#### [GOAL 1]
The passage on factorial growth gives a recurrence for each of several functions. List those functions.
#### [GOAL 2]
Write out the part of the passage on factorial growth that begins at the words "We can use logarithms" and stops after "Consider the following.".
#### [GOAL 3]
Answer these from the passage on factorial growth:
(a) In its recurrence for $n!$, what value does $n!$ take when $n=1$?
(b) What does it say $\log n^n$ equals?
(c) What final asymptotic bound does it reach for $\log n!$?

#### [PASSAGE GIVEN]

■ ■ ■

Example: Factorial function

We know that the factorial function grows exponentially. How does it compare to $2^n$? To $n^n$? Do they all grow “equally fast” (in an asymptotic sense)? We can begin by looking at a few initial terms.

We can also look at these functions in terms of their recurrences.

$$2^n = \left\{ \begin{array}{ll} 2 & n=1\\ 2(2^{n-1}) & n>1\\ \end{array} \right.$$

$$n! = \left\{ \begin{array}{ll} 1 & n=1\\ n(n-1)! & n>1\\ \end{array} \right.$$

$$n^n = \left\{ \begin{array}{ll} n & n=1\\ n(n^{n-1}) & n>1\\ \end{array} \right.$$

At this point, our intuition should be telling us pretty clearly the relative growth rates of these three functions. But how do we prove formally which grows the fastest? And how do we decide if the differences are significant in an asymptotic sense, or just constant factor differences?

We can use logarithms to help us get an idea about the relative growth rates of these functions. Clearly, $\log 2^n = n$. Equally clearly, $\log n^n = n \log n$. We can easily see from this that $2^n$ is $o(n^n)$, that is, $n^n$ grows asymptotically faster than $2^n$.

How does $n!$ fit into this? We can again take advantage of logarithms. Obviously $n! \leq n^n$, so we know that $\log n!$ is $O(n \log n)$. But what about a lower bound for the factorial function? Consider the following.

$$\begin{eqnarray*} n! & = & n \times (n - 1) \times \cdots \times \frac{n}{2} \times (\frac{n}{2} - 1) \times \cdots \times 2 \times 1\\ & \geq & \frac{n}{2} \times \frac{n}{2} \times \cdots \times \frac{n}{2} \times 1 \times \cdots \times 1 \times 1\\ & = & (\frac{n}{2})^{n/2} \end{eqnarray*}$$

Therefore

$$\log n! \geq \log(\frac{n}{2})^{n/2} = (\frac{n}{2})\log(\frac{n}{2})$$

In other words, $\log n!$ is in $\Omega(n \log n)$. Thus, $\log n! = \Theta(n \log n)$.

■ ■ ■

#### [DATA RECORDS]
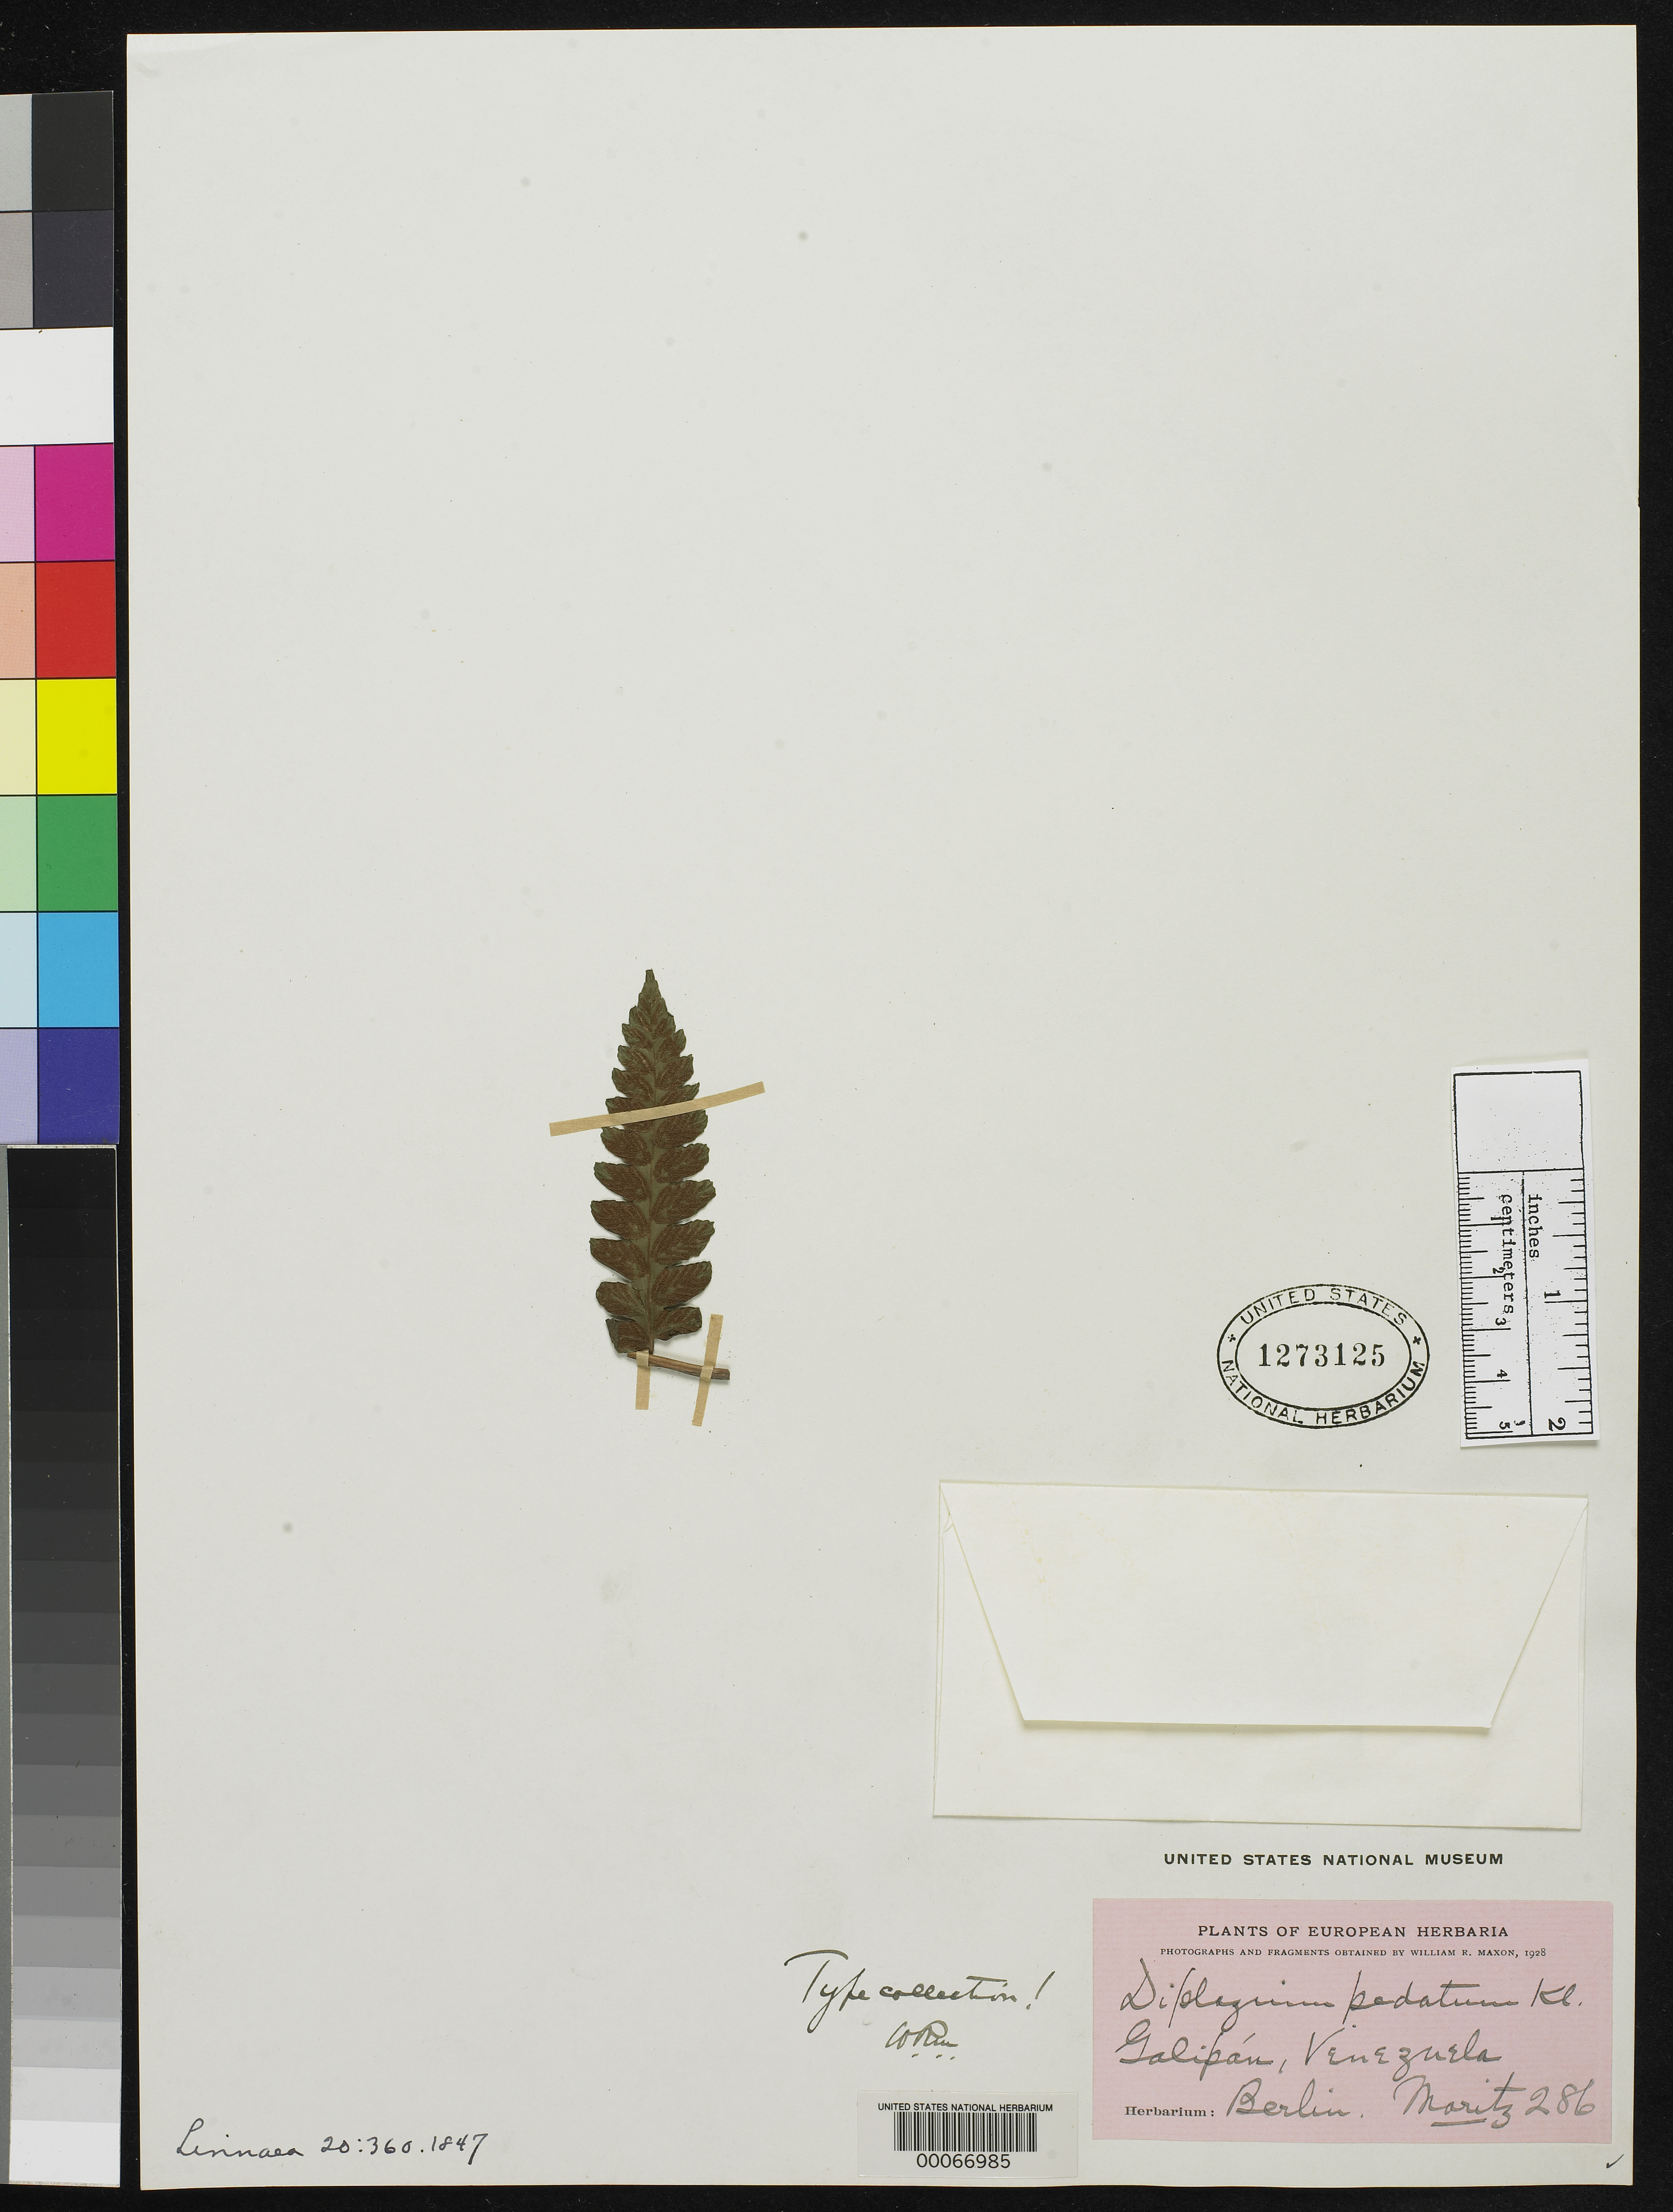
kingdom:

■ ■ ■

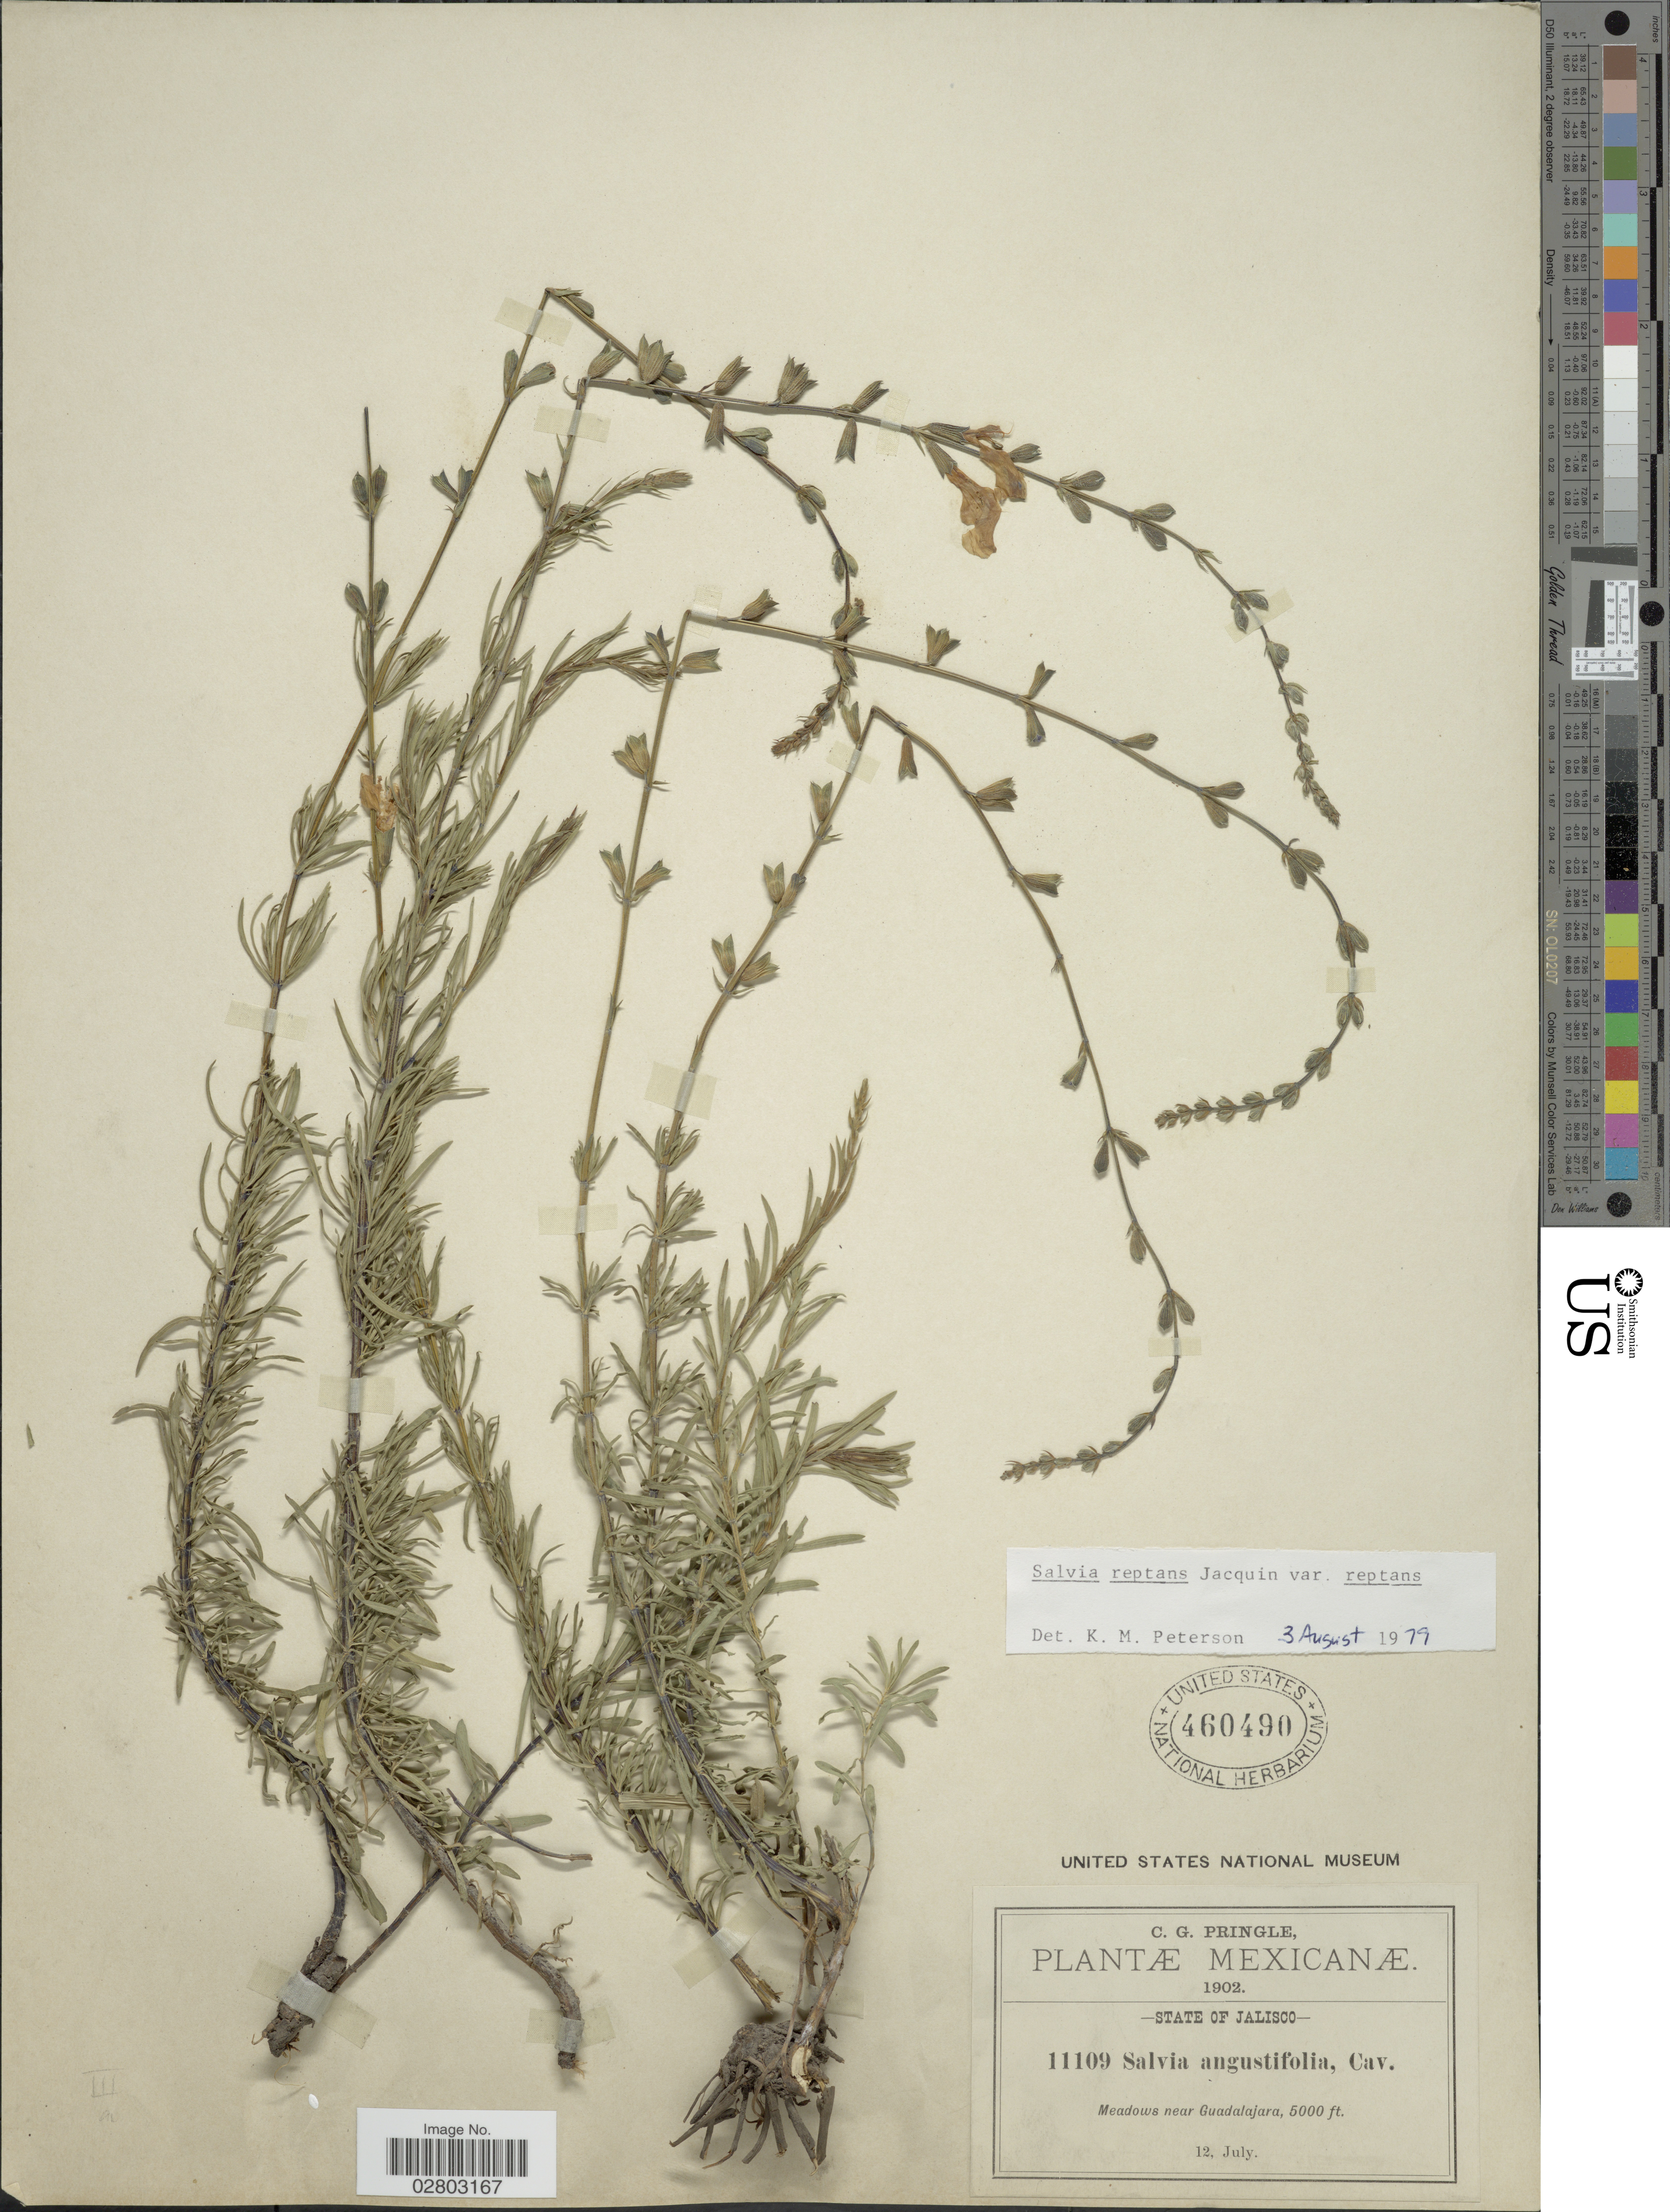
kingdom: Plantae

■ ■ ■

#### [EXERCISE SOLUTION 1]
$2^n$, $n!$, $n^n$

#### [EXERCISE SOLUTION 2]
We can use logarithms to help us get an idea about the relative growth rates of these functions. Clearly, $\log 2^n = n$. Equally clearly, $\log n^n = n \log n$. We can easily see from this that $2^n$ is $o(n^n)$, that is, $n^n$ grows asymptotically faster than $2^n$.

How does $n!$ fit into this? We can again take advantage of logarithms. Obviously $n! \leq n^n$, so we know that $\log n!$ is $O(n \log n)$. But what about a lower bound for the factorial function? Consider the following.

#### [EXERCISE SOLUTION 3]
(a) 1
(b) $n \log n$
(c) $\log n! = \Theta(n \log n)$